说完,逃也似的离开了翠竹轩,留下黎至清一人茫然地站在原地,比起方才穆延在他怀里哭时更不知所措。
第二日清晨,穆谦没来跟黎至清硬凑一桌用早膳,上午也没来下棋。无人聒噪,黎至清难得享受了半日清净,本该能耐着性子读会儿书,却怎么也读不进去,总觉得心中空落落的。
恰逢黎梨端了新茶过来,黎至清装作不经意地问道:“今儿晋王殿下出府了?”
黎梨不做他想,将茶盏放在他手侧才道:“昨日没听寒英提起,应该不会。”
“哦。”黎至清不咸不淡应了一句,端起茶杯抿了一口,适时掩饰了面上的失落。
“诶?晋王殿下没来!”黎梨后知后觉地发现了今日的不寻常之处,“往日里恨不得一睁眼就往翠竹轩跑。”
黎至清虽然心里乱,但仍强迫自己把目光放在木幔图纸上,没有接话。
“公子?”黎梨不肯放过他,她没察觉到黎至清的小心思,大大咧咧继续问道:“你说晋王今日怎么不来了,是有旁的事耽误了么?”
黎至清连眼皮也没抬,摆出一副事不关己的态度,“你若好奇,去找寒英打听一下便知。”
“也对!”黎梨不疑有他,一蹦一跳地去找寒英了。
黎至清低着头,嘴角偷偷泛起一丝若有似无的笑意,专心研究起木幔的图纸。
不一会儿功夫,黎梨跑回来了,脚步声里都是慌张,还未进门就扯着嗓子喊道:“前院!前院——来砸场子了!”

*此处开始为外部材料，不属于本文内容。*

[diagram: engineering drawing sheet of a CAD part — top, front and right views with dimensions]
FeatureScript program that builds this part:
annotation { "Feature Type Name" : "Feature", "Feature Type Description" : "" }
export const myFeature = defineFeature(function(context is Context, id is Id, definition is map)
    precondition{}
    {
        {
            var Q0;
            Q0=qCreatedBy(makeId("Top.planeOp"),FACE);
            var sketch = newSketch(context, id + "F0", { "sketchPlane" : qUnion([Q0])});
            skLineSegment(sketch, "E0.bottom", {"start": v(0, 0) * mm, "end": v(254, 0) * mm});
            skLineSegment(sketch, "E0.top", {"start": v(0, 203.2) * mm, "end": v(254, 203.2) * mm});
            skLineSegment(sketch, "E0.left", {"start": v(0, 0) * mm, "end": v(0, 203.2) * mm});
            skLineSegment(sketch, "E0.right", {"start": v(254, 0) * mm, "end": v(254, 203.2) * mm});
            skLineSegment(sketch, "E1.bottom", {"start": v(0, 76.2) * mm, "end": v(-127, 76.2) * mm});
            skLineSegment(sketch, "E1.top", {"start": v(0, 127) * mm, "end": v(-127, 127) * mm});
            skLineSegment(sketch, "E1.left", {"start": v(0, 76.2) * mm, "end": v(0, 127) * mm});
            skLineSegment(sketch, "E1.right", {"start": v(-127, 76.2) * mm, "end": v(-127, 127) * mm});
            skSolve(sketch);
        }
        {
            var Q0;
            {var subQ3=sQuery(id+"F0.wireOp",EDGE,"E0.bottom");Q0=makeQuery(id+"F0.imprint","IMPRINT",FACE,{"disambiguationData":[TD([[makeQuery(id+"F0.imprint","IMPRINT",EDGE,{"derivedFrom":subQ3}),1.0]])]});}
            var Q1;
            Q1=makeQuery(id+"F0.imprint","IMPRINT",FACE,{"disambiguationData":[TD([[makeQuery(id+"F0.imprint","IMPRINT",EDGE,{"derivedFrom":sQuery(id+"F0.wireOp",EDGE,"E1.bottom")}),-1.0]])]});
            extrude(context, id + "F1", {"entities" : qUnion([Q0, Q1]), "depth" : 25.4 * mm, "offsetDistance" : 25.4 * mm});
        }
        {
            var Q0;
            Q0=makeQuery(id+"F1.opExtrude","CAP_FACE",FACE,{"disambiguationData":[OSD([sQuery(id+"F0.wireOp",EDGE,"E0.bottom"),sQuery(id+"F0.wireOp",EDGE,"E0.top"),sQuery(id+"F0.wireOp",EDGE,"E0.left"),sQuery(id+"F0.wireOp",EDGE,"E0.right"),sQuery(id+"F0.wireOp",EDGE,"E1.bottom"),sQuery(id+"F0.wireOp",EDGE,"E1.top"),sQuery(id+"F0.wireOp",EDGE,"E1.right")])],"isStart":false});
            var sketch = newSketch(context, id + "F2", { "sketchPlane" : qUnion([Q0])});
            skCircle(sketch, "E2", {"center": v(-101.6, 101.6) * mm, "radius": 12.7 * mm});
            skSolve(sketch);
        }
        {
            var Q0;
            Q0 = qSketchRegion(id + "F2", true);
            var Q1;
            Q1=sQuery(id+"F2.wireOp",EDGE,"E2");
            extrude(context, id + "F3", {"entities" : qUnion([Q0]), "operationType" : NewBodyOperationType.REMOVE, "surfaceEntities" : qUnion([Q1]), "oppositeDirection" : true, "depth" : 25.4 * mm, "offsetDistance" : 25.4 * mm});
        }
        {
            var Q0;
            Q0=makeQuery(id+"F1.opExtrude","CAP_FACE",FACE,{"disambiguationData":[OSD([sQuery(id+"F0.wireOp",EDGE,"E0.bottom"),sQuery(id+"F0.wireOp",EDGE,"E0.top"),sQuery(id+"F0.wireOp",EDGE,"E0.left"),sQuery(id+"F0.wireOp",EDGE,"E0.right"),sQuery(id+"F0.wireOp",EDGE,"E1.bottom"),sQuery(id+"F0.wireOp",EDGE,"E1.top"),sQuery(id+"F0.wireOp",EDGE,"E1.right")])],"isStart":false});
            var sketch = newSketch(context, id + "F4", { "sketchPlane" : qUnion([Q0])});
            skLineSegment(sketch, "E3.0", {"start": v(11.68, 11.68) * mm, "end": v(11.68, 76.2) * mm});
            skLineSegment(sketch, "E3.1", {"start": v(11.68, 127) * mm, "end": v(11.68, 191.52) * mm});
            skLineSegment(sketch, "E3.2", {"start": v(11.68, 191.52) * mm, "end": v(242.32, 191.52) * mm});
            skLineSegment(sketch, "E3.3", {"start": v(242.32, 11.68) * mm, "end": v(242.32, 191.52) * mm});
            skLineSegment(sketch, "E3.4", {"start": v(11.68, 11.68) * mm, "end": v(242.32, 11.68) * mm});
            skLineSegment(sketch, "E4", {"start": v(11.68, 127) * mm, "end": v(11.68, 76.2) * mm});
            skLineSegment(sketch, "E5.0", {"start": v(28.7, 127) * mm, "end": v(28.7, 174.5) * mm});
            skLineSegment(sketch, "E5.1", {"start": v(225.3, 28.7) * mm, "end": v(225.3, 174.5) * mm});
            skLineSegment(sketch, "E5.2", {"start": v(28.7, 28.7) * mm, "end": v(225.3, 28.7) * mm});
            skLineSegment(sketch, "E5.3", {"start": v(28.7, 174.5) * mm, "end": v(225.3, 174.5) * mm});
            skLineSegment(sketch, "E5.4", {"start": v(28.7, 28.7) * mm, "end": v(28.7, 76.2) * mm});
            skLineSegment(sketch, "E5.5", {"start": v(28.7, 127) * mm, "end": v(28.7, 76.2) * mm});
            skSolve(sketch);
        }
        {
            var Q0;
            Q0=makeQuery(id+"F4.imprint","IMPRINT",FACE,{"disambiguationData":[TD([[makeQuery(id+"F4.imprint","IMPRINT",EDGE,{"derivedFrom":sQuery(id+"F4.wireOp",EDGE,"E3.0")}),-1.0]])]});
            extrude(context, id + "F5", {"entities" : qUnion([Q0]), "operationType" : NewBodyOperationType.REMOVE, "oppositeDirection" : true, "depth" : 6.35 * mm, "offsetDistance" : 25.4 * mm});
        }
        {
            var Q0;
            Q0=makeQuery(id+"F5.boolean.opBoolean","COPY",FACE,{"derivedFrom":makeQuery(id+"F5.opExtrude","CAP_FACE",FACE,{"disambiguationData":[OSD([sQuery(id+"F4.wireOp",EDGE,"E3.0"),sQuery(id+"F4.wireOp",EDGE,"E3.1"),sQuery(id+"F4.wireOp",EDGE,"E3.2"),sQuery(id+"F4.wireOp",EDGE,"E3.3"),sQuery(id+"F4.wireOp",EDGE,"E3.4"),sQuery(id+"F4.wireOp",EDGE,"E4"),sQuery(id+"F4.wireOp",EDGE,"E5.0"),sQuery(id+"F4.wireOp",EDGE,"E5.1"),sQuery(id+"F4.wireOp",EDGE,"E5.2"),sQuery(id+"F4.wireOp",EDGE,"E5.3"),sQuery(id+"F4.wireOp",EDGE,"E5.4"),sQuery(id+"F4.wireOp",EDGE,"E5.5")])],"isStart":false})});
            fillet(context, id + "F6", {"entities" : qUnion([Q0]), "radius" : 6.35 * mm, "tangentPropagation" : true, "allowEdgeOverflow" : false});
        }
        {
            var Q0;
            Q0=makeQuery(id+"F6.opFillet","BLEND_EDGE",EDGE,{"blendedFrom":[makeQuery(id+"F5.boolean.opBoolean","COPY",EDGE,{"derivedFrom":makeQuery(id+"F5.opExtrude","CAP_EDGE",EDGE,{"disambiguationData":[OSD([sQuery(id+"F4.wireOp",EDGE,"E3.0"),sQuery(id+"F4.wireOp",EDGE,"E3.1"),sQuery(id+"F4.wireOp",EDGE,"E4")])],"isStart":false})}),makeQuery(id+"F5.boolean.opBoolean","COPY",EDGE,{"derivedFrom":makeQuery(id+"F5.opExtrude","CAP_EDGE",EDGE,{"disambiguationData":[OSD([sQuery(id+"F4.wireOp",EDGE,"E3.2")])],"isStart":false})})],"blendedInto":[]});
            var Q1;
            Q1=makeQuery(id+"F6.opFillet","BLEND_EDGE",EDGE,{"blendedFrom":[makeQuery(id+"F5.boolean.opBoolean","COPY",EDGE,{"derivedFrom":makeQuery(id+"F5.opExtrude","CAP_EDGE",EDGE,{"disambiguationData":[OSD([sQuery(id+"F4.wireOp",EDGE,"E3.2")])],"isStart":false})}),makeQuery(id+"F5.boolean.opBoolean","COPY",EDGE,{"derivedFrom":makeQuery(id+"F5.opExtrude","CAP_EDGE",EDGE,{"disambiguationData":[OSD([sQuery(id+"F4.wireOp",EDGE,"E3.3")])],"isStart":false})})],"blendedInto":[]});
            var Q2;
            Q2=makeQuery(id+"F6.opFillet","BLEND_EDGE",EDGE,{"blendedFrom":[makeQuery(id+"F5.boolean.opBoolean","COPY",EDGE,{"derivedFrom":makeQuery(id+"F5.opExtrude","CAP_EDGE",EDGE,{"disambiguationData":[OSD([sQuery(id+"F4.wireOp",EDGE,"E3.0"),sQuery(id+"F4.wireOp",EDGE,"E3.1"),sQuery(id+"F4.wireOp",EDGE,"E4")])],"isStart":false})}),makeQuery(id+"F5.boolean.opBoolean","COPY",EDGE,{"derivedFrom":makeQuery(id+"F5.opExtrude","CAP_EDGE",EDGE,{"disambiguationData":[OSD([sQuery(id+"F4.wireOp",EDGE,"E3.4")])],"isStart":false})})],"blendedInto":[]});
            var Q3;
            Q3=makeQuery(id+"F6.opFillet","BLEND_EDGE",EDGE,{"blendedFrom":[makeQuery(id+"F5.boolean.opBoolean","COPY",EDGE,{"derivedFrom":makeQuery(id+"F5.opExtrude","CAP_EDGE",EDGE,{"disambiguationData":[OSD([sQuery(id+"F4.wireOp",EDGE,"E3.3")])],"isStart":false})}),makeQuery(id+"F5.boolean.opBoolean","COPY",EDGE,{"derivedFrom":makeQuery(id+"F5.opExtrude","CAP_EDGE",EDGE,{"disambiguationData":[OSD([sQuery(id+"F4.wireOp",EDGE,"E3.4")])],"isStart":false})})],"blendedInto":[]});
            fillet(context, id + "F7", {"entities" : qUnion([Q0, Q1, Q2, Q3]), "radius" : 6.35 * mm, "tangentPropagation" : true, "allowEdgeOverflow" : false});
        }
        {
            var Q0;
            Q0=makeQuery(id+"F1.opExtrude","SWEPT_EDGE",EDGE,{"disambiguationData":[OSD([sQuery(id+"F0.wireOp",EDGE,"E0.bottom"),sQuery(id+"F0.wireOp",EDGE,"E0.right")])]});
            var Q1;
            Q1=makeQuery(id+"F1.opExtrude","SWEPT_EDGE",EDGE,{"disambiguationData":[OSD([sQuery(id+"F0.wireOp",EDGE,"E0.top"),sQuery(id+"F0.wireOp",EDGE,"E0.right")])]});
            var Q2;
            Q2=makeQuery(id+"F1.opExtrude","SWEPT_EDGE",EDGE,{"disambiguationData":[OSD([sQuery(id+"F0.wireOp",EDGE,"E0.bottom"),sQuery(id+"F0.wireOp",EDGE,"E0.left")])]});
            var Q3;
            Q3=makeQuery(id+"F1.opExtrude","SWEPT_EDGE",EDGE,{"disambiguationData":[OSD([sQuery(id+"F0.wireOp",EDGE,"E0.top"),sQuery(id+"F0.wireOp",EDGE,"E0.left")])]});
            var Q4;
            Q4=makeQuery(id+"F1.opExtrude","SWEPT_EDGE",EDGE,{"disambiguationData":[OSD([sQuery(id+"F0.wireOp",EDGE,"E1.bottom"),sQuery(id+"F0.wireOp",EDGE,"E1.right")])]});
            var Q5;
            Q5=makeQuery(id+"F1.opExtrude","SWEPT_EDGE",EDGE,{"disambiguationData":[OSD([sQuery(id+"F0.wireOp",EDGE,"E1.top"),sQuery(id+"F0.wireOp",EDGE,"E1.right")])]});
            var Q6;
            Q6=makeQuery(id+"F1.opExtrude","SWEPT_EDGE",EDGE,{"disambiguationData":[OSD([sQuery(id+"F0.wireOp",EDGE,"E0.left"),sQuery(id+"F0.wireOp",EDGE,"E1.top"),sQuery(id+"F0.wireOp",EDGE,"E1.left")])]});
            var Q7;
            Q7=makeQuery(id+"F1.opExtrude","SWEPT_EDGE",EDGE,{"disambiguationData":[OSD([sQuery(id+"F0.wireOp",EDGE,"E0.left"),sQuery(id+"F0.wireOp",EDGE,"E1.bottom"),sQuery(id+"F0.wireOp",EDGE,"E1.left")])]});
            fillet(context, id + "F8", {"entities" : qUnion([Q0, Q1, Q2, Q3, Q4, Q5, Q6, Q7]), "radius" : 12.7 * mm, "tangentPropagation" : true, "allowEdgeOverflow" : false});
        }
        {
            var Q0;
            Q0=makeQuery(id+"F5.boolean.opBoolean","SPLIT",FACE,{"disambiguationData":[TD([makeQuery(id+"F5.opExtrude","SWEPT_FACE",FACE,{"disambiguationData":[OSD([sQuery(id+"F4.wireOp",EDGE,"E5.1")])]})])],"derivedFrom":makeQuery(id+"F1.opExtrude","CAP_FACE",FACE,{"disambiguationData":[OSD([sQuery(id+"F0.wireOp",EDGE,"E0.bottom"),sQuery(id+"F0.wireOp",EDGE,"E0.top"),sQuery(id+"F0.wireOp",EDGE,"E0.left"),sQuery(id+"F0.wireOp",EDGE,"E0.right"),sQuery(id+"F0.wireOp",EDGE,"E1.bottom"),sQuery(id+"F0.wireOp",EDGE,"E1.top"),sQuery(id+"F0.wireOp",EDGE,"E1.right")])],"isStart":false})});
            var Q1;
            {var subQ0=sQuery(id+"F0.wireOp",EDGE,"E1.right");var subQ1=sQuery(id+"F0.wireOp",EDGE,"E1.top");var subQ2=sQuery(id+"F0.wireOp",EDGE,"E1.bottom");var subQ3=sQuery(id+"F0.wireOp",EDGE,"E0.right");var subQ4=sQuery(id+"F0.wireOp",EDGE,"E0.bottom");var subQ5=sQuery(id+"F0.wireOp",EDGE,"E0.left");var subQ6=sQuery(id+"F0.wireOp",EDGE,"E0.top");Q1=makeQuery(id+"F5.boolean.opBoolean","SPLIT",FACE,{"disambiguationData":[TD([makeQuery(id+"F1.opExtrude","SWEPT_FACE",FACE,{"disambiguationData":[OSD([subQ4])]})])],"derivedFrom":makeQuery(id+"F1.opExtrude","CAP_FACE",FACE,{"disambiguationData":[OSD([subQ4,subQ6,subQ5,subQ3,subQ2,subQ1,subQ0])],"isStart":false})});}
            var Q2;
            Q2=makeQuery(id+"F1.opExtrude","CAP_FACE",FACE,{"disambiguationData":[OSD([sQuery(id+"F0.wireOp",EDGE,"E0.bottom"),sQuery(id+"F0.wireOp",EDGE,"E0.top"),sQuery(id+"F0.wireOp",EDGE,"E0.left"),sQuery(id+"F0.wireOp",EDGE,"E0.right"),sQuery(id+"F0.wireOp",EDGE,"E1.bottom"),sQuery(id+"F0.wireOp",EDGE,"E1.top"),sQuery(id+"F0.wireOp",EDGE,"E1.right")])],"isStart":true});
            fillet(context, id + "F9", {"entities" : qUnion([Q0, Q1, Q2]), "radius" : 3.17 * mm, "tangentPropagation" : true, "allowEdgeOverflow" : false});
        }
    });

黎至清闻言抬头,剑眉微蹙,“什么?怎么回事,慢慢说。”
黎梨气喘吁吁,“赵王世子,他,他来抢孩子了!”
莫非赵王世子不忿穆谦先下手为强,直接闹到晋王府上了?赵王无论是人脉还是在朝势力都远胜穆谦,黎至清怕穆谦吃亏,赶紧起身向前院走去。
等到了前院,才发现事情远远没有自己想得严重,穆谚只带了一个小厮,比起被仲城、正初、寒英、银粟拱卫的穆谦,显得形单影只。
穆谚早已抛却了少年人的张扬跋扈,身上沉淀了历经岁月的沧桑,“穆谦,明人不说暗话,此次北境之行,我不求寸功,只希望你念在那些日子,我身为监军,在北境战事上与你配合还算得力,不要与我争那两个孩子。”